‘Maintenance’ helps relationships
Adapted from a recent online discussion.
On the old saw that “relationships take work”:
I think of this in terms of maintenance vs. repair.
All relationships take maintenance, just like cars. For a car, you have to put gas in it, and change the oil, and wash it, and get the engine checked, and rotate the tires. If you don’t, your car will stop running, no matter how good a car it is.
For a relationship, you have to treat your partner with respect and kindness (even when you’re tired and stressed, or mad), consider their needs and wants as well as your own, pay attention to how they’re doing, speak up, respectfully, when you have a problem, and listen honestly when they do the same. You have to make time and energy for you as a couple – date nights out, pursuing mutual interests. And if you pay attention to maintenance, when a serious problem does come up (and they do), you have the foundation to weather it.
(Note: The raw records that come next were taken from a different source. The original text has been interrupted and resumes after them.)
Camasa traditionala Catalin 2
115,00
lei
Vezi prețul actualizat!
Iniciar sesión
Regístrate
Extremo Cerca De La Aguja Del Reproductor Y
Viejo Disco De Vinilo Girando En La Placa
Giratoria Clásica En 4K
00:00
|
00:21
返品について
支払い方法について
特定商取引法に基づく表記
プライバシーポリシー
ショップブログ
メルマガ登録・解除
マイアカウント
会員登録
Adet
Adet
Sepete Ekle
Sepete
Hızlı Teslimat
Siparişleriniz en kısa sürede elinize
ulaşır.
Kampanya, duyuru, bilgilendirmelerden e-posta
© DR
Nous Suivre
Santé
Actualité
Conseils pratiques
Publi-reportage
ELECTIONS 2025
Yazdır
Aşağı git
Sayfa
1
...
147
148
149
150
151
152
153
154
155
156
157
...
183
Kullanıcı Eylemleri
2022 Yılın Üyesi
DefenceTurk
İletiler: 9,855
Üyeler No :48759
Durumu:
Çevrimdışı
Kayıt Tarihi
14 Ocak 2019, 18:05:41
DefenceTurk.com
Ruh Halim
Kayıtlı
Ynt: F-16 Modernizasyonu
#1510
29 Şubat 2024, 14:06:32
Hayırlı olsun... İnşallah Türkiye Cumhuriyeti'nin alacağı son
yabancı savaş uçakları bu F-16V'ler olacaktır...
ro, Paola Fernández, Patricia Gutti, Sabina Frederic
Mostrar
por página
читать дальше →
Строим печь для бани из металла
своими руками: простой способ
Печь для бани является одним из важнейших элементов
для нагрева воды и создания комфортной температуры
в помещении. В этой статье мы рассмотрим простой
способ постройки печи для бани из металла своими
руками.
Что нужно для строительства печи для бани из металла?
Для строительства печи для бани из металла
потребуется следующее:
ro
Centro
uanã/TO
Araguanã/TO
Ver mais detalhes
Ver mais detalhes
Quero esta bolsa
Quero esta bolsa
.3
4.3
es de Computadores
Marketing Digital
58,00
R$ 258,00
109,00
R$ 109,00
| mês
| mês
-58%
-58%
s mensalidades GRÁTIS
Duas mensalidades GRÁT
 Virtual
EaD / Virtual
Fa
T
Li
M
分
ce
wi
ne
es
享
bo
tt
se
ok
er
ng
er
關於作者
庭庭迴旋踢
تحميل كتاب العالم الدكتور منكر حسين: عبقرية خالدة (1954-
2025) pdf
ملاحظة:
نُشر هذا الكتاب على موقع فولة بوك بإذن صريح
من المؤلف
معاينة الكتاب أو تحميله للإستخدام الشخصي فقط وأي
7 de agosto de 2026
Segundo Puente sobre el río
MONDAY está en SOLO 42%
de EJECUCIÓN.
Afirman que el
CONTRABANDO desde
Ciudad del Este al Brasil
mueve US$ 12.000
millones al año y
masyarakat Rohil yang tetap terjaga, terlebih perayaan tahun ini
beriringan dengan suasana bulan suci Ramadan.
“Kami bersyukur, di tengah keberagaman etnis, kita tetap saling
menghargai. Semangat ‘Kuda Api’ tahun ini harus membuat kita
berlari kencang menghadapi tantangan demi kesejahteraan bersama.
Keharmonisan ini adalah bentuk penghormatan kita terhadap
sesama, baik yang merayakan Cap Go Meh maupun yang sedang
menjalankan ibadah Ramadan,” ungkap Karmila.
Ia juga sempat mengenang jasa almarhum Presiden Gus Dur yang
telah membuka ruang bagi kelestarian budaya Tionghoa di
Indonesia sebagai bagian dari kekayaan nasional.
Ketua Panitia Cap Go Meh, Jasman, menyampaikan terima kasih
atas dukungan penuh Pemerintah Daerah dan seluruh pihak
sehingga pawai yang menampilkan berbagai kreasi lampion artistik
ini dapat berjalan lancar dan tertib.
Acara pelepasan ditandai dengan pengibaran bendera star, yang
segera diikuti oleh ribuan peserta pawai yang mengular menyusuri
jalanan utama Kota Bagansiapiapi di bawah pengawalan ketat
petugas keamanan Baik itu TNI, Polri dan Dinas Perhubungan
On the other hand, “relationships take work” should not be used as an excuse to do the relationship equivalent of buying a 20-year-old beater with faulty brakes and no floor, and pouring all of your money and energy into trying to get it to run, because you’re never going to get a reliable car out of it.
If your partner doesn’t care about whether you are happy, doesn’t regard you with respect, and doesn’t think there is a problem (or vice versa), all the work in the world isn’t going to make a healthy relationship out of the two of you. If you have to work to put up with them or enjoy their company in the early stages of the relationship, it’s unlikely to improve.
As a corollary, sometimes it’s a great car, but just not one that serves your needs. If you have four kids and live in a snowy climate, you’ll regret buying that sports car, no matter how good it looked. – J.